----- Page text -----

Within the HTML body, the substantive content is the quarterly report itself, formatted as a single long-form document with embedded headings, paragraphs, and tables. The internal structure varies by filer because each multilateral development bank operates under its own bespoke disclosure regulation, but common patterns include:

  • A cover page identifying the institution, the form type, the quarter-end period, and any relevant SEC file numbers.
  • A statement of basis of preparation referencing the institution's accounting framework (which may be IFRS, U.S. GAAP, or an institution-specific framework).
  • A condensed income statement (or statement of operations) for the quarter and the year-to-date period.
  • A condensed balance sheet (statement of financial position) as of the quarter-end and as of the prior fiscal year-end.
  • A condensed statement of cash flows for the year-to-date period.
  • A condensed statement of changes in equity or reserves.
  • Notes to the financial statements covering accounting policies, fair-value measurement, derivatives and hedging, loan portfolios, borrowings, and member-state subscriptions or capital schedules.

----- Provided data -----

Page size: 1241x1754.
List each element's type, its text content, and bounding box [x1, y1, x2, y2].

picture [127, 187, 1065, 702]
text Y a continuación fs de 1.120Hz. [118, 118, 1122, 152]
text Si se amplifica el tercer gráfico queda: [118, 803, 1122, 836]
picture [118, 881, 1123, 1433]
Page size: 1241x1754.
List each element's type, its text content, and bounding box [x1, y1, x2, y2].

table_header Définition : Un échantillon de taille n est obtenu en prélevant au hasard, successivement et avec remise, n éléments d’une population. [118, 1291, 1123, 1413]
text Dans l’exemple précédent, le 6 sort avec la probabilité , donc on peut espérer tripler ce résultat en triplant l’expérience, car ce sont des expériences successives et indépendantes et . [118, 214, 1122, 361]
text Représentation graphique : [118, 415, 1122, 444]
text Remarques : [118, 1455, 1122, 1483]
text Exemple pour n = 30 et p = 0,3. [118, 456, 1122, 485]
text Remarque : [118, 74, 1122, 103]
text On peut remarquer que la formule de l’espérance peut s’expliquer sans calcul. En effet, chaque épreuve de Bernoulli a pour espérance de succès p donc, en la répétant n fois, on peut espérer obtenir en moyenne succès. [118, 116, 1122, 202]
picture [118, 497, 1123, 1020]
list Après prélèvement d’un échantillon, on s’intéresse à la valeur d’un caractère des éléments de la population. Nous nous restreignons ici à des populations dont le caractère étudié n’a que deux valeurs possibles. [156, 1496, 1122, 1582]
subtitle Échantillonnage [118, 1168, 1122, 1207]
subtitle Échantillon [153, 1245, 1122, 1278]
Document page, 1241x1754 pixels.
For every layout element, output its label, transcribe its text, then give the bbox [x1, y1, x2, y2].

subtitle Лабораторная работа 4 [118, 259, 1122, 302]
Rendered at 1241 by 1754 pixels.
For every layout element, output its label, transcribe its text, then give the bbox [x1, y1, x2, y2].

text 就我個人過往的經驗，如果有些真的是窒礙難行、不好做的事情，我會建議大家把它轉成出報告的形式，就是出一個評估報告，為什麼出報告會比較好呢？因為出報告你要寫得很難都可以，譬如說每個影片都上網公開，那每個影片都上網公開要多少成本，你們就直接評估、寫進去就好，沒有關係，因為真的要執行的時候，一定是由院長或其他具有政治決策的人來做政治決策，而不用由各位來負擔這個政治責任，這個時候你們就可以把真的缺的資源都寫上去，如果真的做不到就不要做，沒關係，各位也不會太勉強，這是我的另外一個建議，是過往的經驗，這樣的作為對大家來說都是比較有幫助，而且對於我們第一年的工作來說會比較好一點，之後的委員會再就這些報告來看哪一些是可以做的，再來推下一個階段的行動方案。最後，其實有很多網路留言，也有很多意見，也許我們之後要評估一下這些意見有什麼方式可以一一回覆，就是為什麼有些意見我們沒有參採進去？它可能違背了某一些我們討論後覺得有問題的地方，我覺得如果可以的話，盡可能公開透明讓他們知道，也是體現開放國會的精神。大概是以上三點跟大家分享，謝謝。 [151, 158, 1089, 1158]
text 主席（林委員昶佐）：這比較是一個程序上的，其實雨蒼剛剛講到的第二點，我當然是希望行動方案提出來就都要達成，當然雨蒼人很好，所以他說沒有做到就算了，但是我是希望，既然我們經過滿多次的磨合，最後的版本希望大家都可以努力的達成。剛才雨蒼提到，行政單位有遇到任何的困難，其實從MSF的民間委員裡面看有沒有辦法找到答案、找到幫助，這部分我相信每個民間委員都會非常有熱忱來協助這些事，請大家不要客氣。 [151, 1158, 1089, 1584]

-----

What you have to do:
In the text on multilateral development bank quarterly reports, why does the internal structure of the report vary by filer?

Result of the exercise:
Each multilateral development bank operates under its own bespoke disclosure regulation.